“In John McCarthy’s arresting debut, the middle of America reveals itself to be a belly full of opportunities and frustrations.” —Adrian Matejka, author of The Big Smoke
In John McCarthy’s debut poetry collection, lifetimes are spent traveling in pickup trucks across the Midwest, exploring spaces between love and its imperfect manifestations. Ghost County drives blue-collar back roads and guides readers through personal meditations about heritage, loss, and the desire to reimagine the past and future. Dateless baseball trophies, the world’s largest catsup bottle, and swivel set televisions illustrate a Midwest that is recognizable and echoes with its own poetry, affirming the traditions and experiences that bind this region to self and self to region.

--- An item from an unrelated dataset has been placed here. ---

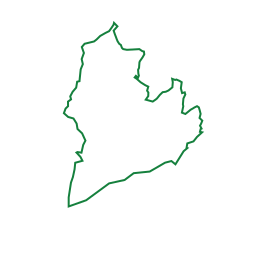 Agios Dimitrios, Limassol, Cyprus (orthographic projection), rotated 110°
{"feature_id": "46923920B1623622106309", "entity_name": "Agios Dimitrios", "entity_type": "district", "adm_level": 2, "iso_a3": "CYP", "parent_name": "Cyprus", "parent_adm1": "Limassol", "projection": "orthographic", "projection_center": [32.808, 34.92], "detail": "fine", "context": "isolated", "style": "outline", "palette": "green", "viewbox_px": 256, "rotation_deg": 110, "n_neighbors": 0, "source": "geoboundaries", "source_scale": "gbopen_adm2", "svg_char_len": 1637}
<svg xmlns="http://www.w3.org/2000/svg" viewBox="0 0 256 256"><g transform="rotate(110 128 128)"><path d="M34.0,177.1L36.0,176.9L39.7,177.8L43.5,178.9L46.3,181.6L51.0,185.6L55.6,187.8L58.3,189.5L63.7,197.6L67.7,199.1L72.6,195.1L79.1,195.1L83.4,192.3L89.1,192.5L97.9,190.3L100.6,189.6L101.9,191.6L107.8,190.5L112.9,192.4L118.0,193.1L120.6,191.3L123.7,193.4L128.0,191.8L131.1,193.3L136.0,193.3L138.1,188.0L137.7,182.5L141.4,177.8L146.2,175.1L148.7,169.3L154.4,163.7L159.2,164.3L167.1,163.3L167.9,167.3L168.7,168.0L171.4,162.8L174.4,159.6L178.7,165.7L185.0,164.1L192.9,163.0L198.9,162.9L213.5,160.0L222.0,156.9L210.2,142.6L186.5,126.8L178.0,113.4L168.5,107.2L161.5,92.7L147.9,81.3L144.2,75.9L145.9,71.0L130.8,67.8L126.6,65.4L126.6,66.2L122.2,67.0L118.2,61.9L112.8,60.1L109.2,58.2L106.7,56.9L107.0,59.1L104.1,59.4L103.4,58.7L101.2,61.1L99.0,60.8L95.7,60.7L94.6,63.1L94.1,64.2L89.9,64.6L86.8,66.7L84.4,68.5L83.9,70.6L86.1,72.7L87.3,73.6L89.4,75.4L92.8,77.4L95.2,78.9L95.1,82.6L88.6,83.5L87.0,84.5L81.4,86.0L76.9,85.6L75.1,86.9L76.7,89.1L72.6,91.9L66.6,93.2L66.1,95.8L65.9,99.1L66.7,100.1L66.7,103.3L69.6,101.6L74.6,100.2L78.9,102.8L81.0,104.9L82.5,107.7L86.0,109.4L90.4,110.9L91.9,111.8L94.7,113.8L95.3,121.0L91.1,119.9L87.7,121.0L86.4,122.8L82.2,123.1L81.9,126.3L80.7,131.8L78.8,136.6L78.2,139.0L76.3,138.4L77.3,135.8L75.1,135.7L73.3,136.9L69.9,138.4L67.7,138.2L62.4,139.7L61.3,139.7L56.7,138.5L53.2,137.9L50.7,139.2L50.9,140.8L50.0,144.3L52.5,150.1L54.9,155.8L55.5,159.5L54.8,161.1L52.4,163.1L51.9,165.0L50.1,167.4L47.9,169.4L46.9,170.2L44.5,172.3L41.4,174.8L36.1,172.7L34.0,177.1Z" fill="none" stroke="#15803d" stroke-width="2"/></g></svg>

“Ghost County…is a book that never stops opening up.” —Adam Clay, author of Stranger and Hotel Lobby at the Edge of the World
“[I]n these gritty poems, McCarthy exposes a grimmer reality tainted by drugs, alcohol, poverty, and violence. [T]his is a hardscrabble life where time stretches past into future, back into the past, and all seems predetermined to remain the same. McCarthy’s poems pay close attention to a darker middle life, and they do not flinch.” —Sandy Longhorn, author of The Alchemy of My Mortal Form
“The poems in Ghost County marvelously articulate the strange, fluctuating space between the real and the imagined…Impassioned and insightful, this is a book that travels between those very real places not found on any map: memory, disappointment, and hope.” —Charlotte Pence, author of Many Small Fires and The Branches, the Axe, the Missing
“The way [McCarthy] imagines and executes these lyric Midwestern narratives renders the place both familiar and strange, humdrum and ethereal. McCarthy has the craft and vision of someone who’s been at this for a very long time.” —Chad Simpson, author of Tell Everyone I Said Hi
I had a chance to buy this book at AWP, when I visited the Midwestern Gothic table. The poet was there, and one of the MG editors tried to sell it, saying, "I think he's a really great poet." Still, I was reluctant, and decided to spend my money on other books at other booths. When I saw John McCarthy read from the book the following day, passionately shouting out the lines like curses, I knew what a stupid decision I'd made. This collection examines what it means to live on the edge of Midwestern life. No matter how flat the landscape McCarthy describes, the speaker in each poem teeters on the edge of a cliff. Not sure at times about going on, and at other times unable to stop. He zooms through Indiana, Illinois, Kansas, and flat expanses in between in eighteen poems title Pickup Truck, as he explains to the reader: "All we can do is have ideas about not / having ideas about hope." At the end of the journey, he turns key and "listen[s] to the cooling / engine click its tongue." It's bleak at times, but rustbelt small towns, populated trailer parks and rusting pickups and desperate youth, aren't meant to be beautiful. However, there is this element of aliveness that strings its way through the entire book. Broken and downtrodden as it may be, the Midwest still remains strong. And the hardiness of its people shows in this collection as well. It's like the speaker in "The Weight of Dirt and Rust" says as he stares across the street at a shitty little shed of a bar: "I realize that I am young and lucky."